Morphophonemic Alternation
Morphophonemic Alternation in the Tao (Yami) language is a central and obligatory component of its grammar. It plays a major role in verb inflection, syntactic marking, and semantic role assignment. Among these alternations, the N-Morphophonemic Alternation (N-MPA) is the most systematic and pervasive. Broadly speaking, Tao alternation patterns fall into two major types:
- Alternations triggered by auxiliary verbs (producing the *Virtual Mood*), and
- Alternations within derivational prefixes (Nasal Assimilation).
1. N-MPA in the Virtual Mood
This alternation refers to obligatory inflectional changes in the verb stem when the verb is governed by certain auxiliary particles. The resulting verb form is known as the Virtual Mood (虛擬語氣).
A. Triggers for N-MPA
Virtual Mood is triggered when the main verb directly follows the following auxiliary verbs:
- ji: negation or emphasis (“not”, “certainly”).
- to / toda / todey: “then”, “suddenly”, “continuously”.
B. Rules of N-Sound Substitution (Verb Root Alternation)
When a dynamic intransitive (Agent Focus) verb enters Virtual Mood, its original AF prefix (mi-, ma-, maN-) is replaced by a nasal consonant (N-), which assimilates to the initial sound of the verb root.
| Root Initial Sound | Phoneme Class | N-Substitution Result | Examples |
|---|---|---|---|
| s, t, c | Coronal | n- |
salap → nalap ciwciw → niwciw |
| p | Labial | m- | panta → manta |
| k | Velar | ng- | kan → ngan |
| Vowel (i, a, o) | Vocalic | ng- + vowel |
ai → ngai isan → ngisan |
C. Suffix Alternation in Non-Agent Focus Verbs
When a Patient Focus, Locative Focus, or Instrument Focus verb follows ji or to, its suffix undergoes obligatory alternation:
| Focus Type | Indicative Suffix | Virtual Mood Suffix |
|---|---|---|
| Patient Focus (PF) | -en | -a |
| Locative Focus (LF) | -an | -i |
| Instrument Focus (IF) | i- | -an |
2. Nasal Assimilation (Derivational Alternation)
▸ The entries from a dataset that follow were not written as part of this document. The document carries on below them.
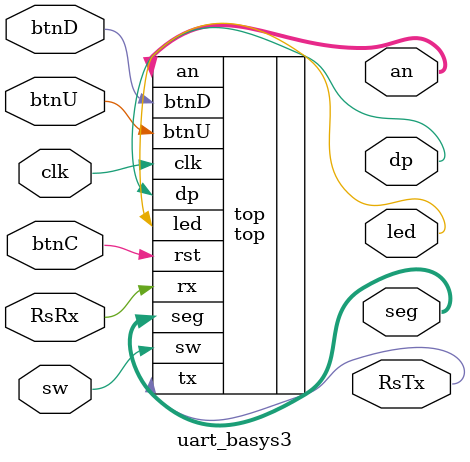
<source format=sv>
`timescale 1 ns / 1 ps

module uart_basys3 (
    input  logic clk,
    input logic btnC,
    input logic btnU,
    input logic btnD,
    input logic sw,
    input logic RsRx,

    output logic RsTx,
    output logic [3:0]an,
    output logic [6:0]seg,
    output logic led,
    output logic dp
);

    top top (
        .clk,
        .rst(btnC),
        .btnU,
        .btnD,
        .sw,
        .rx(RsRx),
        .tx(RsTx),
        .led,
        .an,
        .seg,
        .dp
    );

endmodule

</source>
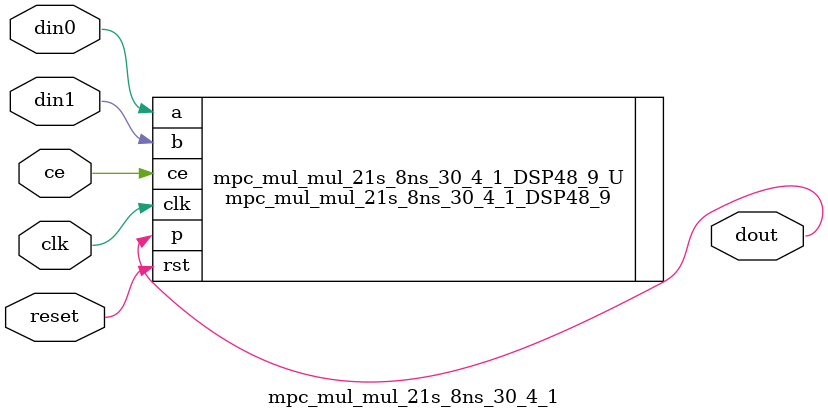
<source format=v>
module mpc_mul_mul_21s_8ns_30_4_1(
    clk,
    reset,
    ce,
    din0,
    din1,
    dout);

parameter ID = 32'd1;
parameter NUM_STAGE = 32'd1;
parameter din0_WIDTH = 32'd1;
parameter din1_WIDTH = 32'd1;
parameter dout_WIDTH = 32'd1;
input clk;
input reset;
input ce;
input[din0_WIDTH - 1:0] din0;
input[din1_WIDTH - 1:0] din1;
output[dout_WIDTH - 1:0] dout;



mpc_mul_mul_21s_8ns_30_4_1_DSP48_9 mpc_mul_mul_21s_8ns_30_4_1_DSP48_9_U(
    .clk( clk ),
    .rst( reset ),
    .ce( ce ),
    .a( din0 ),
    .b( din1 ),
    .p( dout ));

endmodule

</source>
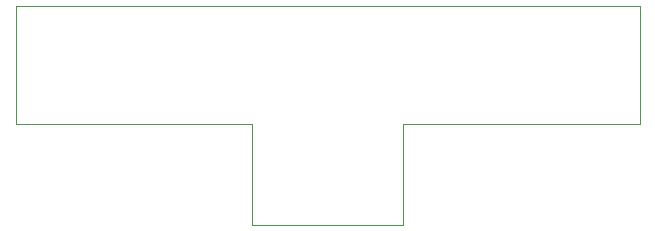
<source format=gbr>
%TF.GenerationSoftware,KiCad,Pcbnew,5.1.7-a382d34a8~88~ubuntu18.04.1*%
%TF.CreationDate,2021-01-07T11:27:00-05:00*%
%TF.ProjectId,DJI_to_xt30,444a495f-746f-45f7-9874-33302e6b6963,rev?*%
%TF.SameCoordinates,Original*%
%TF.FileFunction,Profile,NP*%
%FSLAX46Y46*%
G04 Gerber Fmt 4.6, Leading zero omitted, Abs format (unit mm)*
G04 Created by KiCad (PCBNEW 5.1.7-a382d34a8~88~ubuntu18.04.1) date 2021-01-07 11:27:00*
%MOMM*%
%LPD*%
G01*
G04 APERTURE LIST*
%TA.AperFunction,Profile*%
%ADD10C,0.050000*%
%TD*%
G04 APERTURE END LIST*
D10*
X32800000Y-10000000D02*
X32800000Y-18560000D01*
X52800000Y-10000000D02*
X32800000Y-10000000D01*
X20000000Y-18560000D02*
X32800000Y-18560000D01*
X20000000Y-10000000D02*
X20000000Y-18560000D01*
X0Y-10000000D02*
X20000000Y-10000000D01*
X52800000Y0D02*
X52800000Y-10000000D01*
X0Y0D02*
X0Y-10000000D01*
X0Y0D02*
X52800000Y0D01*
M02*

</source>
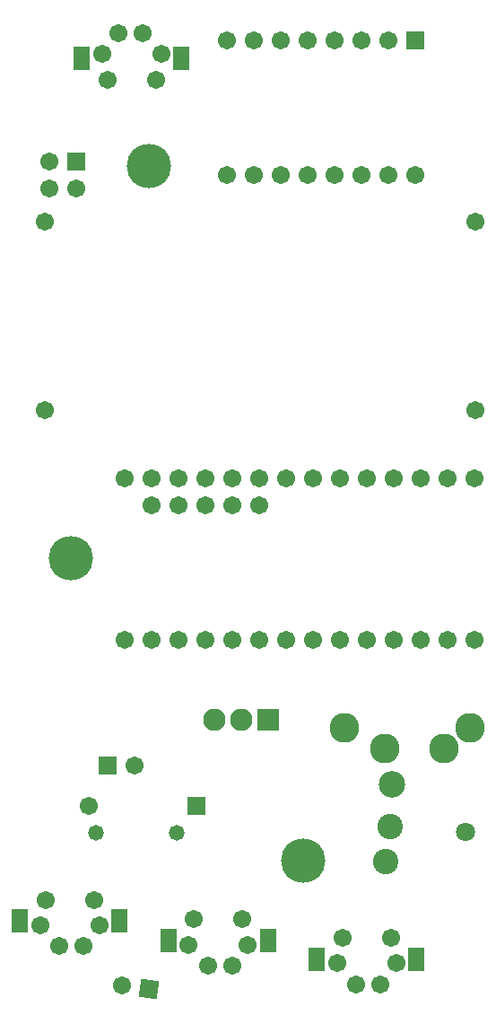
<source format=gbr>
G04 DipTrace 3.2.0.1*
G04 TopMask.gbr*
%MOIN*%
G04 #@! TF.FileFunction,Soldermask,Top*
G04 #@! TF.Part,Single*
%AMOUTLINE1*
4,1,4,
0.028534,-0.037867,
-0.037867,-0.028534,
-0.028534,0.037867,
0.037867,0.028534,
0.028534,-0.037867,
0*%
%ADD31C,0.070866*%
%ADD32C,0.165*%
%ADD44C,0.058*%
%ADD46C,0.058*%
%ADD48C,0.082803*%
%ADD50R,0.082803X0.082803*%
%ADD52C,0.067055*%
%ADD54R,0.067055X0.067055*%
%ADD56C,0.098551*%
%ADD58C,0.094614*%
%ADD60C,0.110362*%
%ADD62R,0.06X0.087*%
%ADD64C,0.067055*%
%ADD68OUTLINE1*%
%FSLAX26Y26*%
G04*
G70*
G90*
G75*
G01*
G04 TopMask*
%LPD*%
D64*
X795241Y4031030D3*
X1015241D3*
X854241Y4109030D3*
X944241D3*
X815241Y3936030D3*
X995241D3*
D62*
X720241Y4015030D3*
X1090241D3*
D60*
X2161241Y1530030D3*
X1844312Y1451290D3*
X2064784D3*
X1696674Y1530030D3*
D58*
X1849241Y1032030D3*
D56*
X1871913Y1318969D3*
D58*
X1866545Y1160794D3*
D31*
X2146204Y1143074D3*
D64*
X583241Y2709030D3*
X2183241Y2708967D3*
X583270Y3409030D3*
X2183270Y3408967D3*
X2179241Y2454030D3*
X2079241D3*
X1979241D3*
X1879241D3*
X1779241D3*
X1679241D3*
X1579241D3*
X1479241D3*
X1379241D3*
X1279241D3*
X1179241D3*
X1079241D3*
X979241D3*
Y2354030D3*
X2179241Y1854030D3*
X2079241D3*
X1979241D3*
X1879241D3*
X1779241D3*
X1679241D3*
X1579241D3*
X1479241D3*
X1379241D3*
X1279241D3*
X1179241D3*
X1079241D3*
X979241D3*
X879241D3*
X1079241Y2354030D3*
X1179241D3*
X1279241D3*
X1379241D3*
X879241Y2454030D3*
D54*
X1958241Y4082030D3*
D52*
X1858241D3*
X1758241D3*
X1658241D3*
X1558241D3*
X1458241D3*
X1358241D3*
X1258241D3*
Y3582030D3*
X1358241D3*
X1458241D3*
X1558241D3*
X1658241D3*
X1758241D3*
X1858241D3*
X1958241D3*
D54*
X700241Y3633030D3*
D52*
Y3533030D3*
X600241Y3633030D3*
Y3533030D3*
D64*
X1888241Y654030D3*
X1668241D3*
X1829241Y576030D3*
X1739241D3*
X1868241Y749030D3*
X1688241D3*
D62*
X1963241Y670030D3*
X1593241D3*
D64*
X1336241Y723030D3*
X1116241D3*
X1277241Y645030D3*
X1187241D3*
X1316241Y818030D3*
X1136241D3*
D62*
X1411241Y739030D3*
X1041241D3*
D64*
X784241Y795030D3*
X564241D3*
X725241Y717030D3*
X635241D3*
X764241Y890030D3*
X584241D3*
D62*
X859241Y811030D3*
X489241D3*
D54*
X815241Y1390030D3*
D52*
X915241D3*
D68*
X967127Y557166D3*
D52*
X868100Y571082D3*
D50*
X1412241Y1557030D3*
D48*
X1312241D3*
X1212241D3*
D54*
X1144241Y1238030D3*
D52*
X746603D3*
D46*
X773241Y1140030D3*
D44*
X1073241D3*
D32*
X679241Y2160030D3*
X1543241Y1035030D3*
X967241Y3615030D3*
M02*

</source>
In certain derivational prefixes, the nasal consonant (N) of maN- or paN- adjusts its articulation to match the root-initial consonant. This is known as Nasal Assimilation.
| Root Initial | N Assimilation | Example |
|---|---|---|
| p, b, v | m- | pili → mamili |
| k, h, vowel | ng- |
kaod → mangaod hap → mangap |
| t, d, s, c | n- |
tapang → manapang sazang → manazang |
3. Interaction with Phonological Features
Morphophonemic Alternation interacts closely with Tao phonology, especially the glottal stop '.
- Glottal Stop Blocking: A root-initial glottal stop prevents vowel-initial roots from undergoing N-MPA. Example: 'akaw (“cultivate”) + ji → ji 'akaw (NOT *ji ngakaw)
Overall, Tao morphophonemics reflect strong alignment between verb-based syntax, auxiliary-triggered mood marking, and root-sensitive phonological rules.